Articolo apparso nel novembre 2006 sul blog di BAIA
Every time a new tool appears on the Internet a group of early adopters jump into it and, with great enthusiasm explore all the possible uses. If the experiment succeeds, a new wave of spammers arrives and starts to exploit the new tool destroying most of its original value.
We have seen it happen countless times. First time I noticed it happening in the early 90’ with the diffusion of the web. In the beginning, all websites were offering some sort of content. The approach was a little bit naive, resulting mostly in long lists of links and boring personal home pages. At that time, very few people were trying to make money out of the web. Despite all the limitations, browsing the Internet, even with a slow dial-up connection, was a thrilling experience: it was something new, and we were able to find some useful content almost everywhere we looked. It didn’t last very long. As the big money and the spammers come to the web, everything changed forever. Since then, the web includes all sorts of websites and there is little space left for naivety and truly free content. Finding interesting content and avoiding garbage now requires some non-trivial skills. Despite the help of search engines, searching the web is almost an art and, according to Mauro Lupi, it will soon become a new profession, presumably a well paid one. This is what Jakob Nielsen calls information pollution, or in case of spam attention theft.
Older than the web, the e-mail survived a bit longer as an effective and reliable way to exchange information. Over the years we learn to accept spam and viruses as an integral part of this tool. Now we know that, in order to take advantage of the e-mail power, we have to invest time and resources in separating the spam from legitimate e-mail.
frontier. In the hands of early adopters, those social media tools grew as an extremely powerful way to share information and to have valuable resources emerging from the clutter of the web. Recently we learned that the clutter is here to stay; it’s now called the long tail. See Chris Anderson’s post Is the long tail full of crap?“ Web communities are an integral part of the long tail model, as described by Chris Anderson. But there is a problem with this: as the number of users joining those communities and leaning on their recommendations reaches a critical threshold, spammers see new opportunities for easy money. They begin looking for every possible weak point to enter the communities in order to promote their business. The web systems around which the web communities prosper are designed to facilitate the exchange of opinions and the communication among members; they are not designed to block sneaky tentative to exploit the community for spam purposes. Making the rules stricter is an easy solution that however doesn’t guarantee the success against the spammers while can alienate the most valuable members, ready to jump on the next Internet wave.
One additional problem affecting Web2.0 communities is their popularity. I don’t want to sound snobbish, but it’s a real problem. Take for example del.icio.us, the powerful bookmarking system that was acquired about one year ago by Yahoo! If you visit the most popular bookmarks’ page, or you search the bookmarks database by tags, you can still be able to find links to some very interesting and otherwise invisible content.
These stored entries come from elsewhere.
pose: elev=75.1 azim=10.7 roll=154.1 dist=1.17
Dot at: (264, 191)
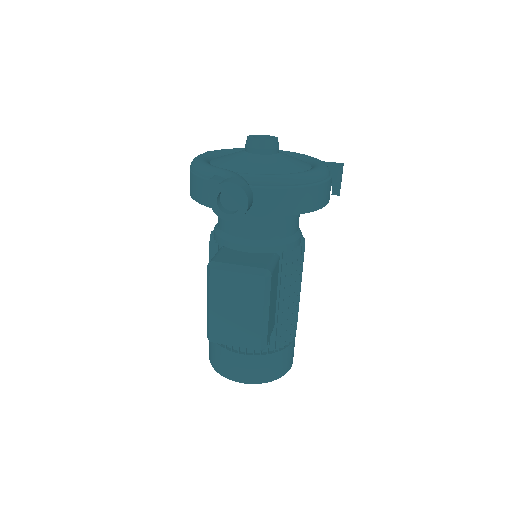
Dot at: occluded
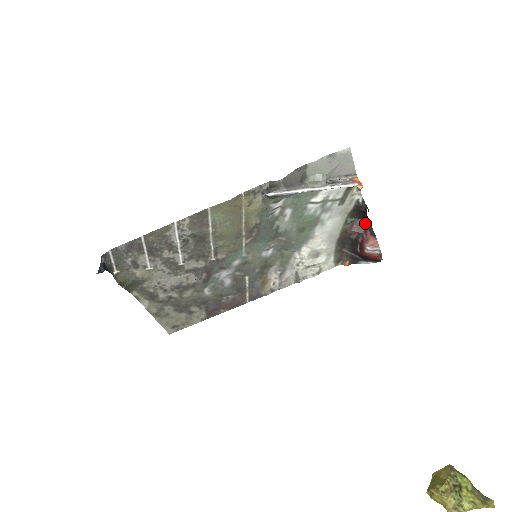
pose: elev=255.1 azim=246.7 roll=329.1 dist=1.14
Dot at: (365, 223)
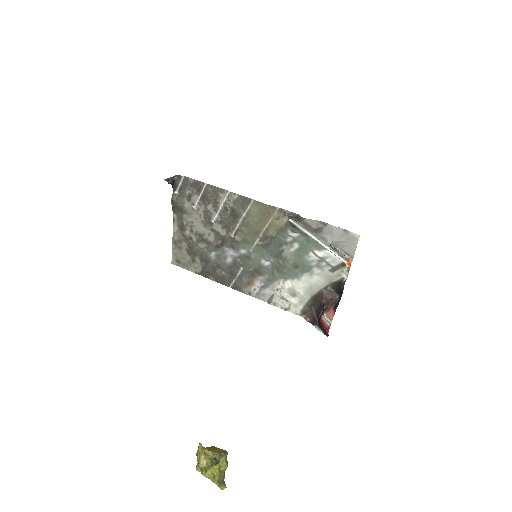
Dot at: (337, 299)
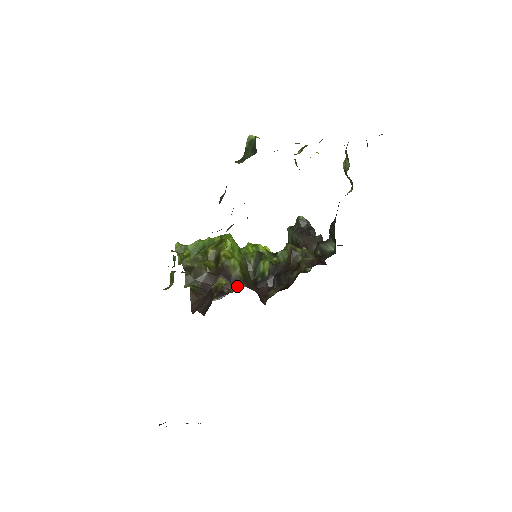
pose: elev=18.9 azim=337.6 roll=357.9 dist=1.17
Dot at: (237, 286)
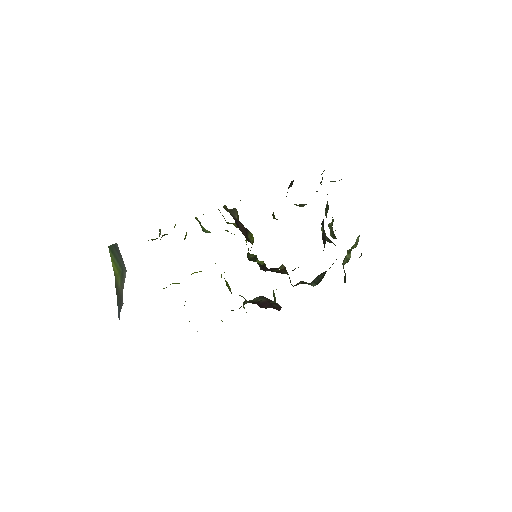
Dot at: occluded
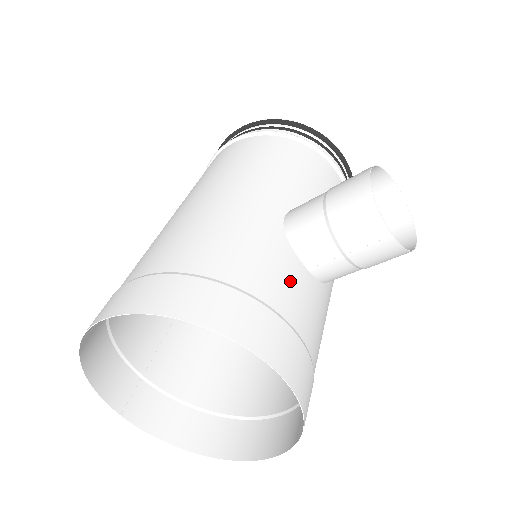
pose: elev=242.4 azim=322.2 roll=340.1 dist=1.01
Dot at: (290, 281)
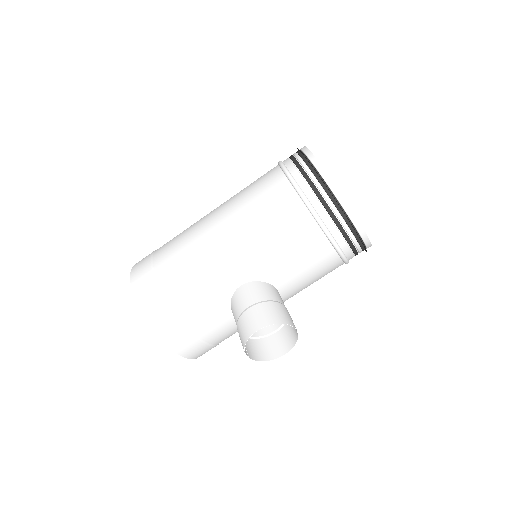
Dot at: (214, 321)
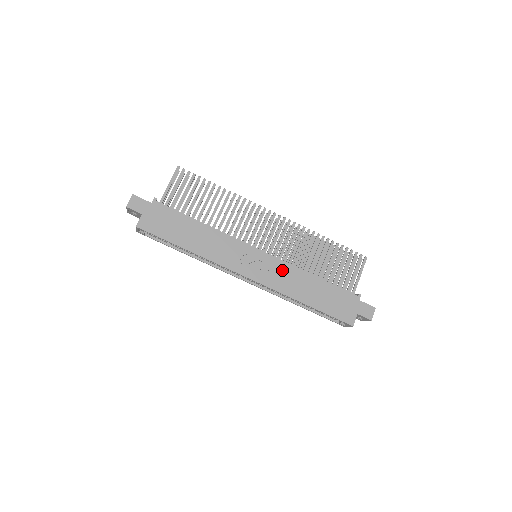
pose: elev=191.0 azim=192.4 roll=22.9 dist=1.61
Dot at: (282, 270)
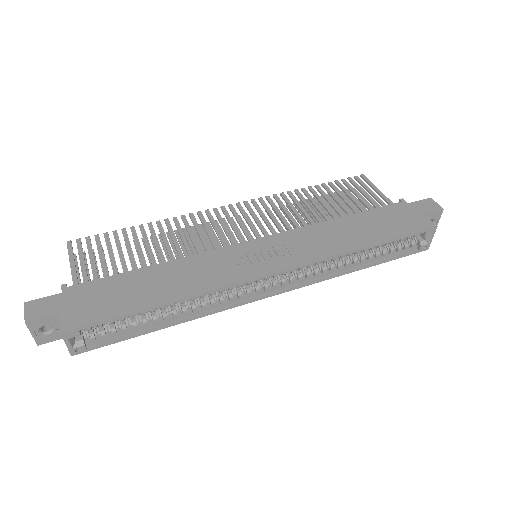
Dot at: (300, 238)
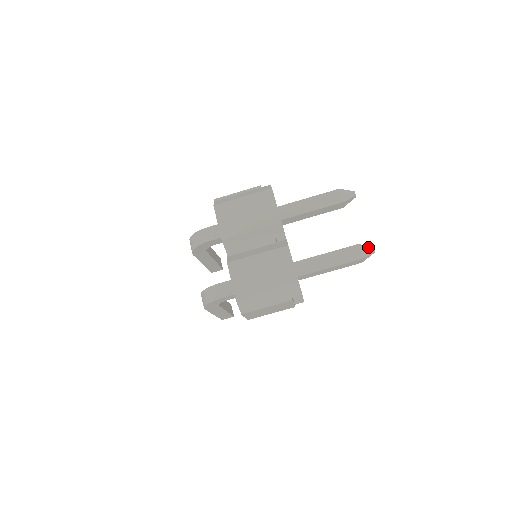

I bet that, as del.icio.us will become more popular, the top 20 list will look more and more similar to the top 10 list on YouTube: “full of crap”, as Chris Anderson would say.
This is what is happening now to digg, a powerful system to discover valuable content on the web based on the recommendation of a very active community. I started to hear some of the most valuable contributors and users of digg, such as Rob Hof, Jeff Nolan, and Niall Kennedy, complaining about the popularization and spamization of digg. According to them, it’s a matter of time: the front page of digg will look just like any other collection of questionable jokes, funny videos, and sly spam.
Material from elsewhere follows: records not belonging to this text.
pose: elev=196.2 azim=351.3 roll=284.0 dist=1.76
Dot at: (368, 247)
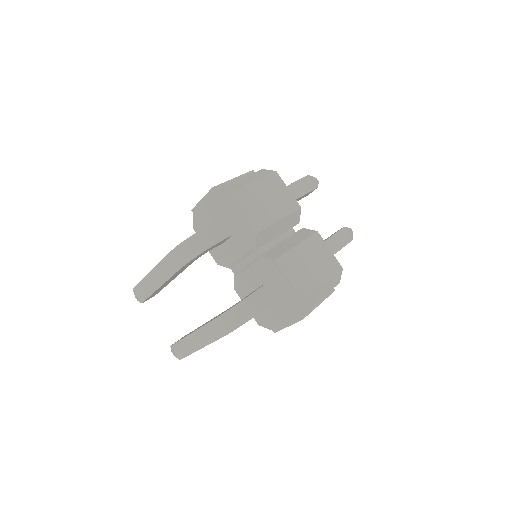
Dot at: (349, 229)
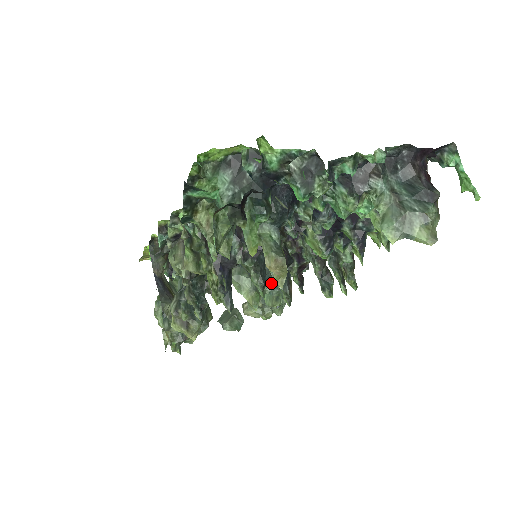
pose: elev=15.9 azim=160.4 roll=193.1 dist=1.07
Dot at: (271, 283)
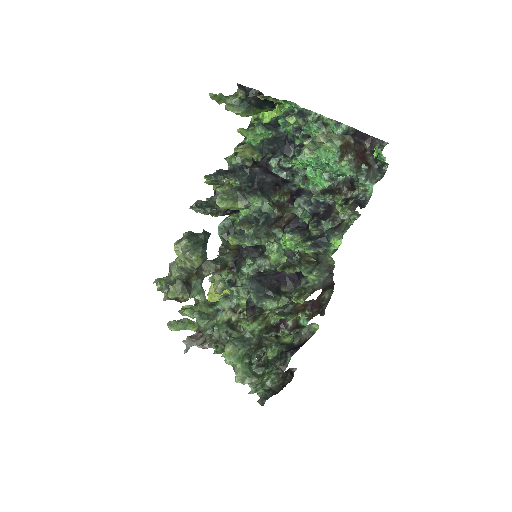
Dot at: (242, 232)
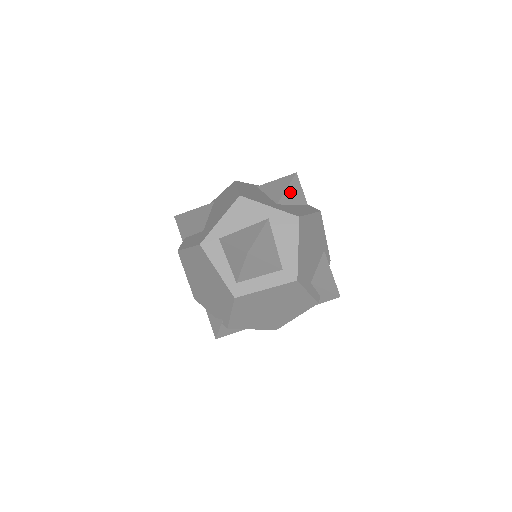
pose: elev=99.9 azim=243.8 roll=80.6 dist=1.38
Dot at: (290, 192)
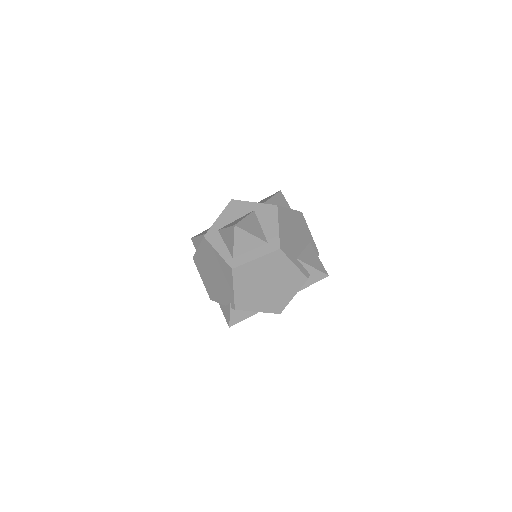
Dot at: (275, 200)
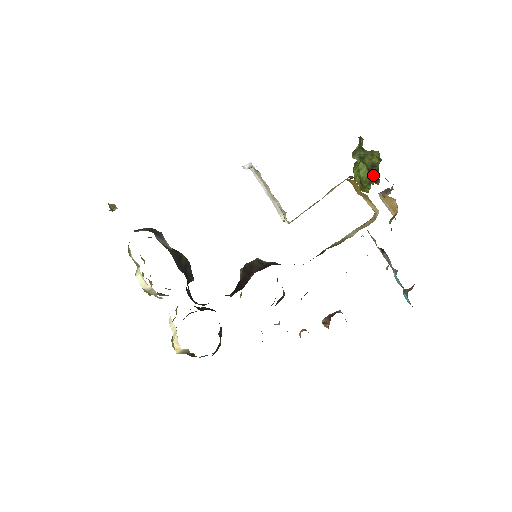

Looking back, we can see how the web and e-mail survived the spamming and popularization phases. Their evolution didn’t come for free for users like you and me. In the last few years, in order to keep my PC up and running, I paid more to Symantec for anti-spam and anti-virus than to Microsoft for the OS. Will the new Web2.0 communities be able to survive the attack of the spammers? In order to keep enjoying being a member of a web community, are we going to be forced to add another layer of anti-something to our PCs, RSS readers, and web aggregators? What do you think?